The trouble with arrogance is that it is intellectually blinding; and the trouble with being intellectually blind is that you fail to see your own contradictions – no matter how preposterous those contradictions may be.
The arrogant ones we are referring to here are the United States and its Western allies. In the past week, Washington has been up in arms about Russia’s decision to step up its military support for the government of Syria. The Americans are calling on Moscow for “clarification” and are getting all hot under the collar about what they say is unwarranted Russian support for the “regime” of Bashar al-Assad.
This finger-wagging from Washington comes at the same time that a US-led military coalition continues to bomb Syria for nearly 12 months.
Now hold on a moment. Let’s get this straight. The US and its allies have appointed themselves to carry out air strikes on a sovereign country – Syria – without having approval from the government of that country, or without a mandate from the UN Security Council.
Thus, the legality of these US-led air strikes – which have resulted in numerous civilian casualties – is therefore of highly dubious status, if not constituting flagrant violation of international law.
Yet the arrogant Western powers, led by the US, have the temerity to lecture Russia about its decision to supply weapons to the government of Syria.
As Russia’s Foreign Minister Sergei Lavrov pointed out, the military equipment being sent to Syria is consistent with long-standing and legal bilateral agreements between the two allied countries. Russia and Syria have been allies for nearly 40 years.
There is nothing untoward going on – unlike the Western aerial bombing campaign.
Russia’s President Vladimir Putin went further in defending the military aid to Syria by saying that it was necessary to help its ally “fight against terrorist aggression”.
For the past four years, the Syrian national army has been battling against an array of foreign mercenaries whose main formations comprise al Qaeda-linked terror groups, such as Al Nusra Front and Islamic State.
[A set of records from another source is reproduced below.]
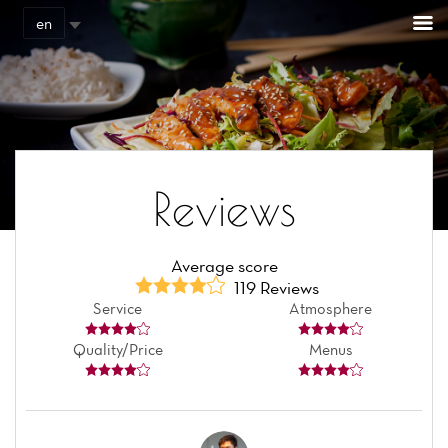
Cookies management panel
en
Reviews
Average score
119 Reviews
Service
Atmosphere
Quality/Price
Menus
Putin is correct when he says that the Syrian government forces are the primary fighting front against the jihadist terror networks.
If Western countries are serious about defeating these same terror groups – as they claim to be – then they should be supportive of the Syrian government, as Russia is.
Arrogance not only blinds to contradictions; it evidently leads sufferers of the condition to speak nonsense.
Here’s how the New York Times this week reported the Russia-Syria development: “The move by Russia to bolster the government of President Bashar al-Assad, who has resisted Mr. Obama’s demand to step down for years, underscored the conflicting approaches to fighting the Islamic State terrorist organisation. While Mr. Obama supports a rival rebel group to take on the Islamic State even as he opposes Mr. Assad, Russia contends that the government is the only force that can defeat the Islamic extremists.”
Note the arrogance laden in those words. With breezy casualness, the Western view is that the Syrian leader has “resisted Mr. Obama’s demand to step down for years”.
Again, just like the presumed “right” to bomb a sovereign country, it is an American presumed right to decide whether a leader of another state should stand down.
Who are the Americans or any other government to decide something that is the prerogative of the Syrian people? At this point, it should be mentioned by the way that the Syrian people voted to re-elect President Assad by a huge majority – nearly 80 per cent – in the country’s last election in 2012.
But here is the fatal contradiction in the logic of the US and its Western allies. According to the New York Times, Obama “supports a rival rebel group to take on the Islamic State even as he opposes Mr. Assad”.
That proposition is simply not true. In fact, it is delusional. Even the Americans have elsewhere admitted that there is no “rival rebel group” in Syria. After years of pretending that the West was supporting “moderate rebels” in Syria, the reality is that the war against the Syrian state has been waged by jihadist extremists covertly armed and bankrolled by the US and its allies, Britain, France, Turkey, Saudi Arabia and Qatar.
Former director of the US Defence Intelligence Agency, Lieutenant General Michael Flynn, in an interview with the Al Jazeera news channel back in July, candidly admitted that Washington was well aware that it was supporting the Islamic State and other terror groups as the main anti-government forces. It was a “wilful decision” said Flynn because Washington wanted regime change in Syria.
Regime change, it needs to be emphasised, amounts to criminal interference in the internal affairs of a sovereign state. And regime change is something that Washington and its European allies are all too habitually complicit in, as with Afghanistan in 2001, Iraq in 2003, Libya in 2011 and Ukraine in 2014, to mention just a few.
From that “wilful decision” by Washington, Syria has been plunged into four years of unrelenting war with a death toll of some 240,000 people. Over half its 24 million population has been displaced, with hundreds of thousands surging towards Europe in desperation. Terrorism has now become an even greater regional security problem threatening to tear other countries asunder through sectarian violence.
So, when Washington and its Western allies pontificate to Russia about terrorism and what to do or not to do in Syria, they are best ignored with the contempt they deserve. Arrogant, blind and criminal are not qualifications for international leadership.